As all these self-reliance activities are complementary, we try and teach them at the same time. Like this, when the child learns to control its sphincter, it also learns when dressing to pull down and pull back up trousers and underpants. As we always work from easy to difficult, while trying to image all the situations the child will encounter, we proceed as follows for dressing and undressing: take off your jacket (unbuttoning/unzipping), put on your jacket (buttoning up/zipping up), pull down and pull up your trousers, tights, underpants (undoing and doing up a belt, etc.).
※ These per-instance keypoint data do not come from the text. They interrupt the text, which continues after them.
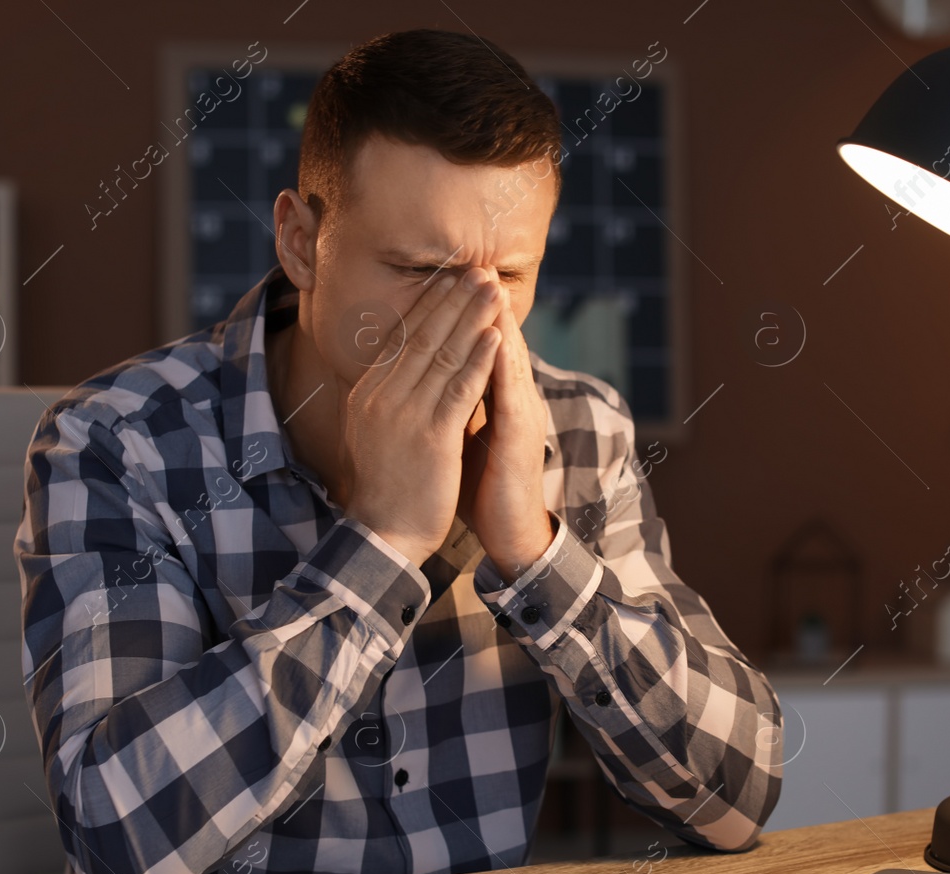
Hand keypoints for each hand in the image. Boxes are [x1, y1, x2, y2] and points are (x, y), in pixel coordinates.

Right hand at [340, 267, 503, 564]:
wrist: (383, 535)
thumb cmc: (386, 486)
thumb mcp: (375, 430)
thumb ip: (387, 396)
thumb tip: (399, 364)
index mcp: (369, 393)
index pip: (402, 336)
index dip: (429, 304)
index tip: (451, 277)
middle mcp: (382, 397)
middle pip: (423, 336)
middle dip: (453, 299)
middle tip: (477, 268)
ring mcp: (405, 416)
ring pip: (443, 355)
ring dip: (472, 317)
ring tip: (493, 289)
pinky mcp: (432, 438)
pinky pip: (459, 390)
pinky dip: (479, 360)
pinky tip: (496, 337)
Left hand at [457, 280, 552, 578]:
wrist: (508, 532)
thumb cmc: (482, 486)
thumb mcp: (461, 434)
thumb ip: (452, 403)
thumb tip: (428, 379)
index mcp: (496, 399)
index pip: (479, 346)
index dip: (465, 313)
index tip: (449, 278)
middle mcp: (514, 401)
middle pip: (498, 341)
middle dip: (482, 303)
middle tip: (473, 264)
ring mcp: (521, 417)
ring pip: (509, 359)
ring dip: (500, 320)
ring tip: (488, 286)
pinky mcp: (522, 438)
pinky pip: (512, 393)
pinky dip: (503, 363)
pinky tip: (496, 338)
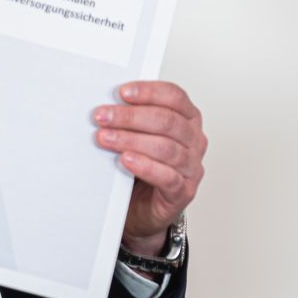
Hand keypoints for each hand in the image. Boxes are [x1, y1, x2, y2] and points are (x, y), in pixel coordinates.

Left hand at [93, 81, 206, 256]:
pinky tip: (126, 160)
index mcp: (188, 119)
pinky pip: (167, 177)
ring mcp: (192, 167)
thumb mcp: (140, 135)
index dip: (149, 92)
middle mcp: (194, 140)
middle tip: (104, 117)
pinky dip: (145, 166)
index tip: (122, 92)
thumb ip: (133, 119)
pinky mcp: (184, 191)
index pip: (175, 97)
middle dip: (131, 117)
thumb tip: (107, 104)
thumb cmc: (143, 165)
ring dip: (131, 140)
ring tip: (106, 138)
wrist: (144, 206)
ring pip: (166, 148)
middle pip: (168, 121)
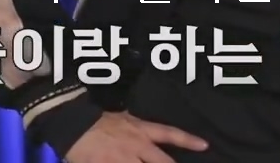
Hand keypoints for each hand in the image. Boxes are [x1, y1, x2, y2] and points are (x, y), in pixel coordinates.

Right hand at [63, 111, 207, 162]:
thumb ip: (138, 129)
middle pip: (162, 162)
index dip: (188, 140)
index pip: (169, 134)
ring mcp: (123, 160)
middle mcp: (136, 147)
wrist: (74, 127)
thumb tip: (151, 134)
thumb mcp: (123, 120)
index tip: (204, 145)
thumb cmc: (98, 122)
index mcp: (141, 131)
Like this, we hope that one day, when the child learns how to take a shower, he/she will be able to undress and even fold clothes.
In addition to dressing and undressing, we have our own programme that includes table manners, with the right way to use cutlery, setting the table, clearing up, doing the dishes and putting them away.
At the same time, we teach some children to drink from a glass, not from a bottle, while others learn to chew instead of drink liquid foods like purée.
Also, our children learn to cut bread, spread things on it, make a salad, pour their milk, fruit juice, make hardboiled eggs, fruit salad and a whole series of simple preparations to sustain them and sooth their thirst.
Socialisation aims at teaching the child to behave well within a group, institution, family and then in society at large. Here, we also factor in possible situations the child will encounter one day, like buying bread, groceries, etc., or how to behave at a medical, a visit to friends… During socialisation, the child will learn certain patterns he will then repeat throughout life.
These start with simply being polite (formulas learnt off by heart), to spontaneously correct behaviour, without aggressiveness, sulking or opposition. Of course, we give special attention to cases of aggressiveness, by trying to channel this energy into role-playing, miming, sports and artistic activities.
Simple housecleaning completes self-reliance learning and allows the child to tidy up and clean its classroom, bedroom, personal belongings and help out at home.
We work in close collaboration with the parents. I remember a child who arrived everyday with a fully peeled tangerine and grapes separated from the bunch and placed in a box by the mother. After interviewing the mother, who was persuaded that her son didn’t know how to eat or peel fruit alone, I told her the child had learnt how to peel and even remove the seeds from a citrus fruit here. How surprised she was! Ever since, she gives him whole fruit and he peels it himself.
Another mother complained that she had to spoon feed soup to her child even though her daughter had learnt to eat by herself and correctly use the right kitchen utensils and cutlery. This is why we stay in close, permanent contact with the parents, and tell them about any progress and new skills learnt by their children. They also keep us informed about what the child does right at home and the problems encountered during such or such an activity or behaviour.